This project aims to uncover the trends and topics of the annual Cognitive Science Society conference using dynamic topic modeling.
Paper: Topics and Trends in Cognitive Science (2000-2017) - to be published in the Proceedings of the 40th Annual Conference of the Cognitive Science Society.
Website: Find similar papers!
Download PDFs from Archives of the Cognitive Science Society Conference Proceedings
Copy PDFs into text_data_new/
Process PDFs:
generate_dtm_input.py
- input: PDFs in text_data_new/volume_{}/
- output: dtm_input_data/dtm_input-mult.dat
dtm_input_data/dtm_input-seq.dat
Use our DTM version: alexanderrich/dtm
Talk to your local High Performance Cluster correspondent how to set everything up.
Run the script run_all.s
@Alex: How did you create dtm_processed_output.p?

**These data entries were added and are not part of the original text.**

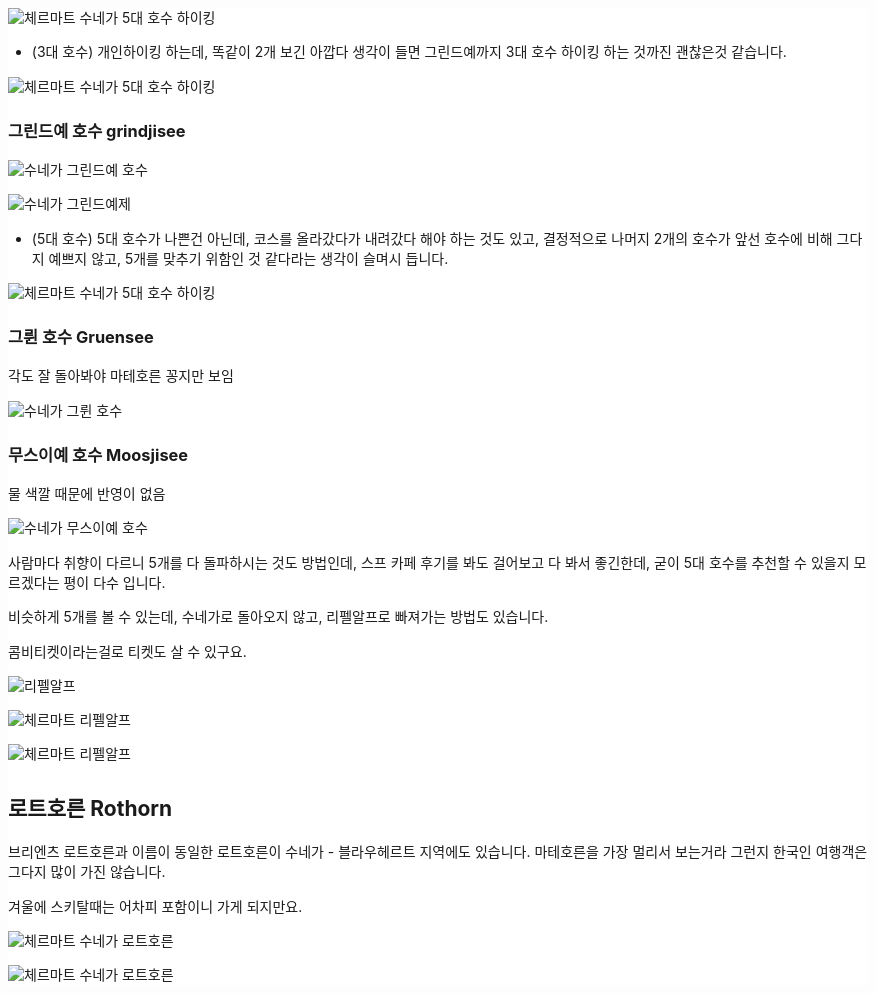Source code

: ![체르마트 수네가 5대 호수 하이킹](https://static.wixstatic.com/media/5882d6_580f3bf912604df7adcf6d04e5609bdf~mv2.png/v1/fill/w_966,h_543,al_c,q_90,enc_avif,quality_auto/5882d6_580f3bf912604df7adcf6d04e5609bdf~mv2.png)

* (3대 호수) 개인하이킹 하는데, 똑같이 2개 보긴 아깝다 생각이 들면 그린드예까지 3대 호수 하이킹 하는 것까진 괜찮은것 같습니다.﻿

![체르마트 수네가 5대 호수 하이킹](https://static.wixstatic.com/media/5882d6_2afb64ceca354f9a9a9902bd47ca0981~mv2.png/v1/fill/w_966,h_543,al_c,q_90,enc_avif,quality_auto/5882d6_2afb64ceca354f9a9a9902bd47ca0981~mv2.png)

### 그린드예 호수 grindjisee

![수네가 그린드예 호수](https://static.wixstatic.com/media/5882d6_4c68260092ba41e9ad20753f61c9bfd1~mv2.jpeg/v1/fill/w_936,h_625,al_c,q_85,enc_avif,quality_auto/5882d6_4c68260092ba41e9ad20753f61c9bfd1~mv2.jpeg)

![수네가 그린드예제](https://static.wixstatic.com/media/5882d6_0eb8f60eaefc4dc08d2108227dda371f~mv2.jpeg/v1/fill/w_966,h_645,al_c,q_85,enc_avif,quality_auto/5882d6_0eb8f60eaefc4dc08d2108227dda371f~mv2.jpeg)

* (5대 호수) 5대 호수가 나쁜건 아닌데, 코스를 올라갔다가 내려갔다 해야 하는 것도 있고, 결정적으로 나머지 2개의 호수가 앞선 호수에 비해 그다지 예쁘지 않고, 5개를 맞추기 위함인 것 같다라는 생각이 슬며시 듭니다.

![체르마트 수네가 5대 호수 하이킹](https://static.wixstatic.com/media/5882d6_9e0c8a78eaa04a4bb8afa5f5543e0450~mv2.png/v1/fill/w_966,h_543,al_c,q_90,enc_avif,quality_auto/5882d6_9e0c8a78eaa04a4bb8afa5f5543e0450~mv2.png)

### 그륀 호수 Gruensee

각도 잘 돌아봐야 마테호른 꽁지만 보임

![수네가 그륀 호수](https://static.wixstatic.com/media/5882d6_9af7fa675f934ede8dfdcb96fbb1b06d~mv2.jpeg/v1/fill/w_966,h_645,al_c,q_85,enc_avif,quality_auto/5882d6_9af7fa675f934ede8dfdcb96fbb1b06d~mv2.jpeg)

### 무스이예 호수 Moosjisee

물 색깔 때문에 반영이 없음

![수네가 무스이예 호수](https://static.wixstatic.com/media/5882d6_4360e066baeb42bea00af19acb04e2db~mv2.jpeg/v1/fill/w_966,h_645,al_c,q_85,enc_avif,quality_auto/5882d6_4360e066baeb42bea00af19acb04e2db~mv2.jpeg)

사람마다 취향이 다르니 5개를 다 돌파하시는 것도 방법인데, 스프 카페 후기를 봐도 걸어보고 다 봐서 좋긴한데, 굳이 5대 호수를 추천할 수 있을지 모르겠다는 평이 다수 입니다.

비슷하게 5개를 볼 수 있는데, 수네가로 돌아오지 않고, 리펠알프로 빠져가는 방법도 있습니다.

콤비티켓이라는걸로 티켓도 살 수 있구요.

![리펠알프](https://static.wixstatic.com/media/5882d6_8ba7dde2a5874de4b31a748ce9a65522~mv2.png/v1/fill/w_885,h_591,al_c,q_90,enc_avif,quality_auto/5882d6_8ba7dde2a5874de4b31a748ce9a65522~mv2.png)

![체르마트 리펠알프](https://static.wixstatic.com/media/5882d6_8fc92ba0c45840e9839024ee35f84742~mv2.jpg/v1/fill/w_966,h_645,al_c,q_85,enc_avif,quality_auto/5882d6_8fc92ba0c45840e9839024ee35f84742~mv2.jpg)

![체르마트 리펠알프](https://static.wixstatic.com/media/5882d6_5662b14ffae643fa96ab82991fb16359~mv2.png/v1/fill/w_885,h_591,al_c,q_90,enc_avif,quality_auto/5882d6_5662b14ffae643fa96ab82991fb16359~mv2.png)  


## 로트호른 Rothorn

브리엔츠 로트호른과 이름이 동일한 로트호른이 수네가 - 블라우헤르트 지역에도 있습니다. 마테호른을 가장 멀리서 보는거라 그런지 한국인 여행객은 그다지 많이 가진 않습니다.

겨울에 스키탈때는 어차피 포함이니 가게 되지만요.

![체르마트 수네가 로트호른](https://static.wixstatic.com/media/5882d6_354764a32df743ffa948998c70e6dfb6~mv2.png/v1/fill/w_966,h_644,al_c,q_90,enc_avif,quality_auto/5882d6_354764a32df743ffa948998c70e6dfb6~mv2.png)

![체르마트 수네가 로트호른](https://static.wixstatic.com/media/5882d6_f8520ec4f43042178313c22cbc073b28~mv2.png/v1/fill/w_966,h_644,al_c,q_90,enc_avif,quality_auto/5882d6_f8520ec4f43042178313c22cbc073b28~mv2.png)
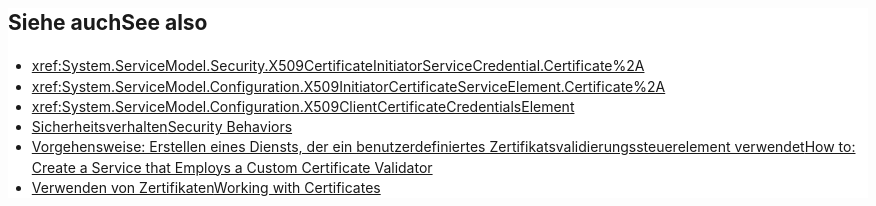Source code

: ## <a name="see-also"></a><span data-ttu-id="bb768-169">Siehe auch</span><span class="sxs-lookup"><span data-stu-id="bb768-169">See also</span></span>

- <xref:System.ServiceModel.Security.X509CertificateInitiatorServiceCredential.Certificate%2A>
- <xref:System.ServiceModel.Configuration.X509InitiatorCertificateServiceElement.Certificate%2A>
- <xref:System.ServiceModel.Configuration.X509ClientCertificateCredentialsElement>
- [<span data-ttu-id="bb768-170">Sicherheitsverhalten</span><span class="sxs-lookup"><span data-stu-id="bb768-170">Security Behaviors</span></span>](../../../../../docs/framework/wcf/feature-details/security-behaviors-in-wcf.md)
- [<span data-ttu-id="bb768-171">Vorgehensweise: Erstellen eines Diensts, der ein benutzerdefiniertes Zertifikatsvalidierungssteuerelement verwendet</span><span class="sxs-lookup"><span data-stu-id="bb768-171">How to: Create a Service that Employs a Custom Certificate Validator</span></span>](../../../../../docs/framework/wcf/extending/how-to-create-a-service-that-employs-a-custom-certificate-validator.md)
- [<span data-ttu-id="bb768-172">Verwenden von Zertifikaten</span><span class="sxs-lookup"><span data-stu-id="bb768-172">Working with Certificates</span></span>](../../../../../docs/framework/wcf/feature-details/working-with-certificates.md)
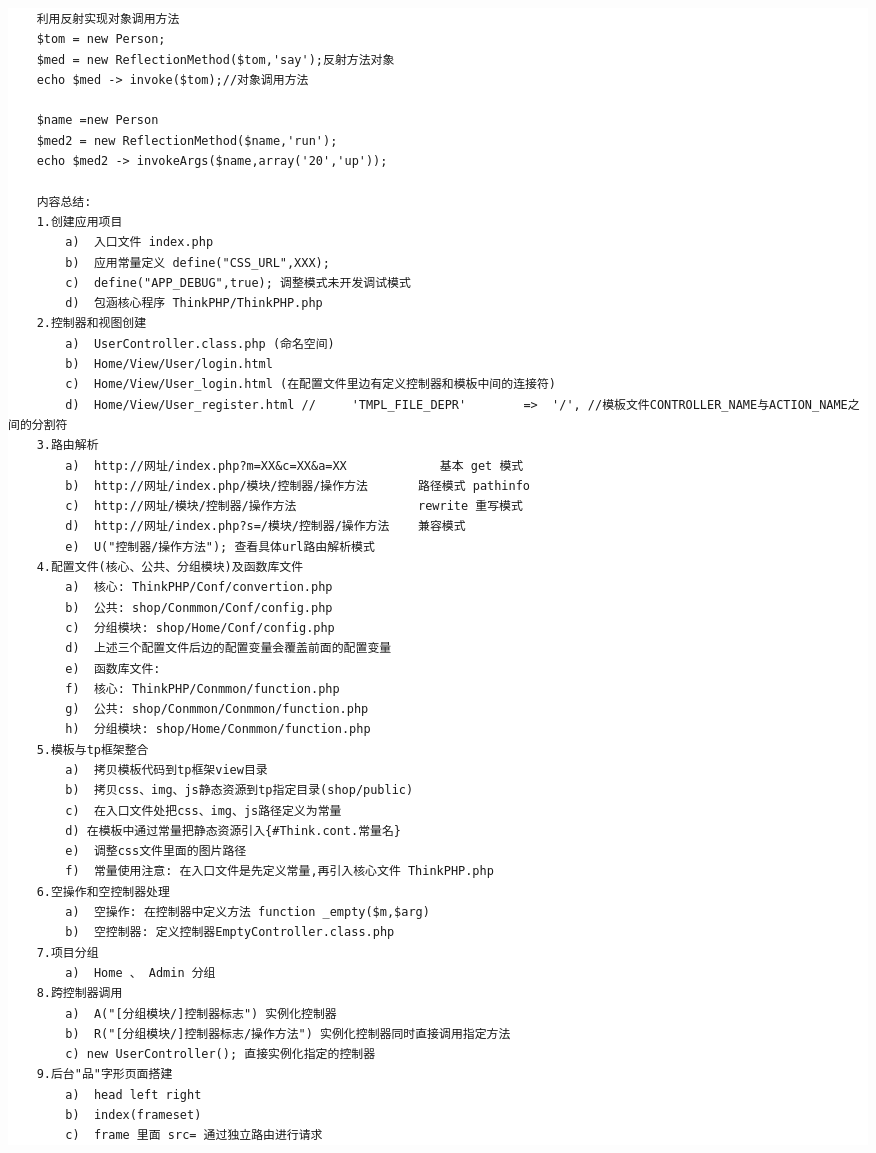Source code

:         利用反射实现对象调用方法
        $tom = new Person;
        $med = new ReflectionMethod($tom,'say');反射方法对象
        echo $med -> invoke($tom);//对象调用方法

        $name =new Person
        $med2 = new ReflectionMethod($name,'run');
        echo $med2 -> invokeArgs($name,array('20','up'));

        内容总结:
        1.创建应用项目
            a)  入口文件 index.php
            b)  应用常量定义 define("CSS_URL",XXX);
            c)  define("APP_DEBUG",true); 调整模式未开发调试模式
            d)  包涵核心程序 ThinkPHP/ThinkPHP.php
        2.控制器和视图创建
            a)  UserController.class.php (命名空间)
            b)  Home/View/User/login.html
            c)  Home/View/User_login.html (在配置文件里边有定义控制器和模板中间的连接符)
            d)  Home/View/User_register.html //     'TMPL_FILE_DEPR'        =>  '/', //模板文件CONTROLLER_NAME与ACTION_NAME之间的分割符
        3.路由解析
            a)  http://网址/index.php?m=XX&c=XX&a=XX             基本 get 模式
            b)  http://网址/index.php/模块/控制器/操作方法       路径模式 pathinfo
            c)  http://网址/模块/控制器/操作方法                 rewrite 重写模式
            d)  http://网址/index.php?s=/模块/控制器/操作方法    兼容模式
            e)  U("控制器/操作方法"); 查看具体url路由解析模式
        4.配置文件(核心、公共、分组模块)及函数库文件
            a)  核心: ThinkPHP/Conf/convertion.php
            b)  公共: shop/Conmmon/Conf/config.php
            c)  分组模块: shop/Home/Conf/config.php
            d)  上述三个配置文件后边的配置变量会覆盖前面的配置变量
            e)  函数库文件:
            f)  核心: ThinkPHP/Conmmon/function.php
            g)  公共: shop/Conmmon/Conmmon/function.php
            h)  分组模块: shop/Home/Conmmon/function.php
        5.模板与tp框架整合
            a)  拷贝模板代码到tp框架view目录
            b)  拷贝css、img、js静态资源到tp指定目录(shop/public)
            c)  在入口文件处把css、img、js路径定义为常量
            d) 在模板中通过常量把静态资源引入{#Think.cont.常量名}
            e)  调整css文件里面的图片路径
            f)  常量使用注意: 在入口文件是先定义常量,再引入核心文件 ThinkPHP.php
        6.空操作和空控制器处理
            a)  空操作: 在控制器中定义方法 function _empty($m,$arg)
            b)  空控制器: 定义控制器EmptyController.class.php
        7.项目分组
            a)  Home 、 Admin 分组
        8.跨控制器调用
            a)  A("[分组模块/]控制器标志") 实例化控制器
            b)  R("[分组模块/]控制器标志/操作方法") 实例化控制器同时直接调用指定方法
            c) new UserController(); 直接实例化指定的控制器
        9.后台"品"字形页面搭建
            a)  head left right
            b)  index(frameset)
            c)  frame 里面 src= 通过独立路由进行请求
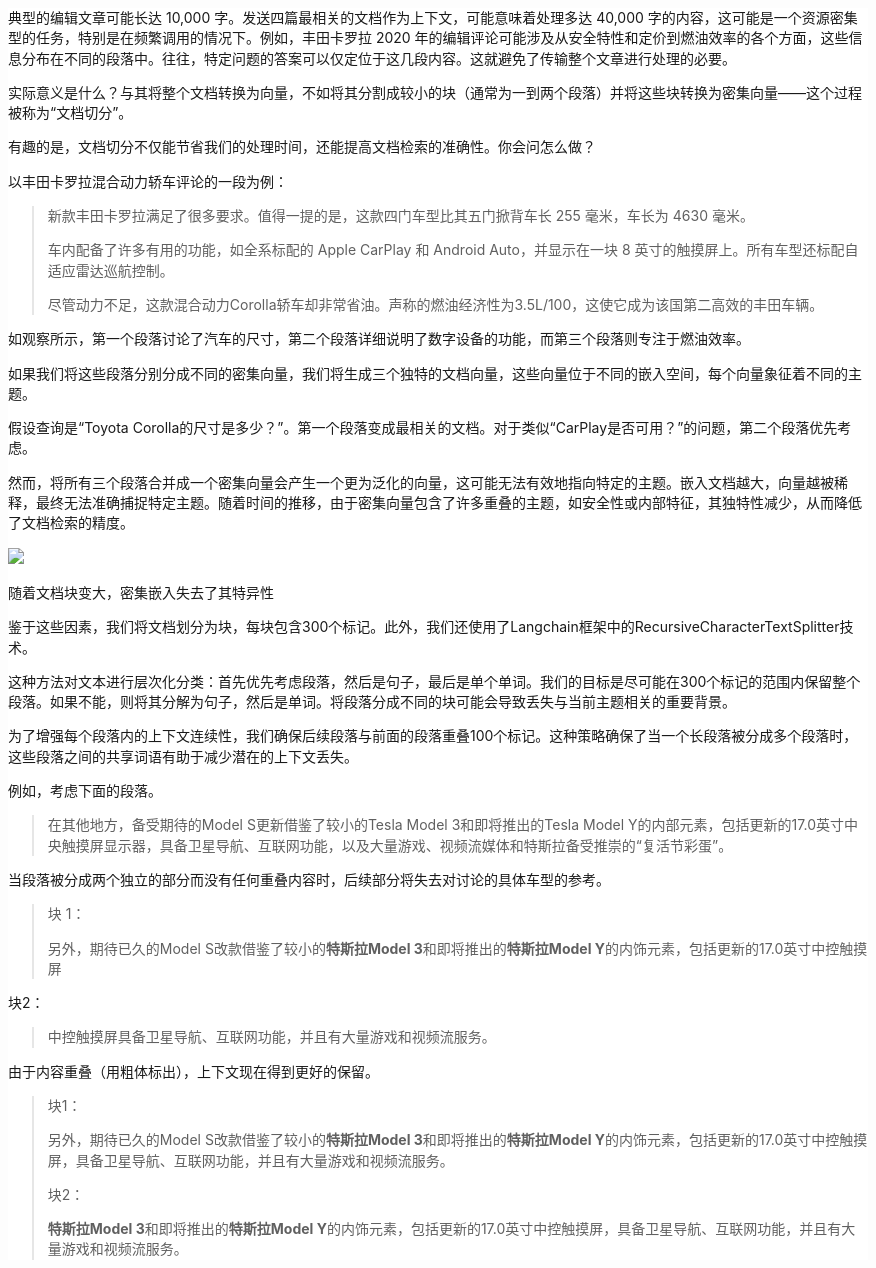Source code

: 典型的编辑文章可能长达 10,000 字。发送四篇最相关的文档作为上下文，可能意味着处理多达 40,000 字的内容，这可能是一个资源密集型的任务，特别是在频繁调用的情况下。例如，丰田卡罗拉 2020 年的编辑评论可能涉及从安全特性和定价到燃油效率的各个方面，这些信息分布在不同的段落中。往往，特定问题的答案可以仅定位于这几段内容。这就避免了传输整个文章进行处理的必要。

实际意义是什么？与其将整个文档转换为向量，不如将其分割成较小的块（通常为一到两个段落）并将这些块转换为密集向量——这个过程被称为“文档切分”。

有趣的是，文档切分不仅能节省我们的处理时间，还能提高文档检索的准确性。你会问怎么做？

以丰田卡罗拉混合动力轿车评论的一段为例：

> 新款丰田卡罗拉满足了很多要求。值得一提的是，这款四门车型比其五门掀背车长 255 毫米，车长为 4630 毫米。
> 
> 车内配备了许多有用的功能，如全系标配的 Apple CarPlay 和 Android Auto，并显示在一块 8 英寸的触摸屏上。所有车型还标配自适应雷达巡航控制。
> 
> 尽管动力不足，这款混合动力Corolla轿车却非常省油。声称的燃油经济性为3.5L/100，这使它成为该国第二高效的丰田车辆。

如观察所示，第一个段落讨论了汽车的尺寸，第二个段落详细说明了数字设备的功能，而第三个段落则专注于燃油效率。

如果我们将这些段落分别分成不同的密集向量，我们将生成三个独特的文档向量，这些向量位于不同的嵌入空间，每个向量象征着不同的主题。

假设查询是“Toyota Corolla的尺寸是多少？”。第一个段落变成最相关的文档。对于类似“CarPlay是否可用？”的问题，第二个段落优先考虑。

然而，将所有三个段落合并成一个密集向量会产生一个更为泛化的向量，这可能无法有效地指向特定的主题。嵌入文档越大，向量越被稀释，最终无法准确捕捉特定主题。随着时间的推移，由于密集向量包含了许多重叠的主题，如安全性或内部特征，其独特性减少，从而降低了文档检索的精度。

![](../Images/1aee999dd192bb43d19445c41774ae4d.png)

随着文档块变大，密集嵌入失去了其特异性

鉴于这些因素，我们将文档划分为块，每块包含300个标记。此外，我们还使用了Langchain框架中的RecursiveCharacterTextSplitter技术。

这种方法对文本进行层次化分类：首先优先考虑段落，然后是句子，最后是单个单词。我们的目标是尽可能在300个标记的范围内保留整个段落。如果不能，则将其分解为句子，然后是单词。将段落分成不同的块可能会导致丢失与当前主题相关的重要背景。

为了增强每个段落内的上下文连续性，我们确保后续段落与前面的段落重叠100个标记。这种策略确保了当一个长段落被分成多个段落时，这些段落之间的共享词语有助于减少潜在的上下文丢失。

例如，考虑下面的段落。

> 在其他地方，备受期待的Model S更新借鉴了较小的Tesla Model 3和即将推出的Tesla Model Y的内部元素，包括更新的17.0英寸中央触摸屏显示器，具备卫星导航、互联网功能，以及大量游戏、视频流媒体和特斯拉备受推崇的“复活节彩蛋”。

当段落被分成两个独立的部分而没有任何重叠内容时，后续部分将失去对讨论的具体车型的参考。

> 块 1：
> 
> 另外，期待已久的Model S改款借鉴了较小的**特斯拉Model 3**和即将推出的**特斯拉Model Y**的内饰元素，包括更新的17.0英寸中控触摸屏

块2：

> 中控触摸屏具备卫星导航、互联网功能，并且有大量游戏和视频流服务。

由于内容重叠（用粗体标出），上下文现在得到更好的保留。

> 块1：
> 
> 另外，期待已久的Model S改款借鉴了较小的**特斯拉Model 3**和即将推出的**特斯拉Model Y**的内饰元素，包括更新的17.0英寸中控触摸屏，具备卫星导航、互联网功能，并且有大量游戏和视频流服务。
> 
> 块2：
> 
> **特斯拉Model 3**和即将推出的**特斯拉Model Y**的内饰元素，包括更新的17.0英寸中控触摸屏，具备卫星导航、互联网功能，并且有大量游戏和视频流服务。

Exporting model output into csv tables:
pickle_to_csv.ipynb
- input: output/dtm_processed_output.p
- output: output/csv/year_doc_topic.csv
output/csv/topicnames.csv
output/csv/year_topic_word.csv
Exporting original data into csv tables:
doc_word_freq.ipynb
- input: dtm_input_data/dtm_input-mult.dat
- output: output/csv/doc_word_freq.csv
See R scripts in the folder R. The R scripts save all figures into the folder figures.
Due to the exploratory nature of this project there are several scripts and figures that did not make their way into the paper.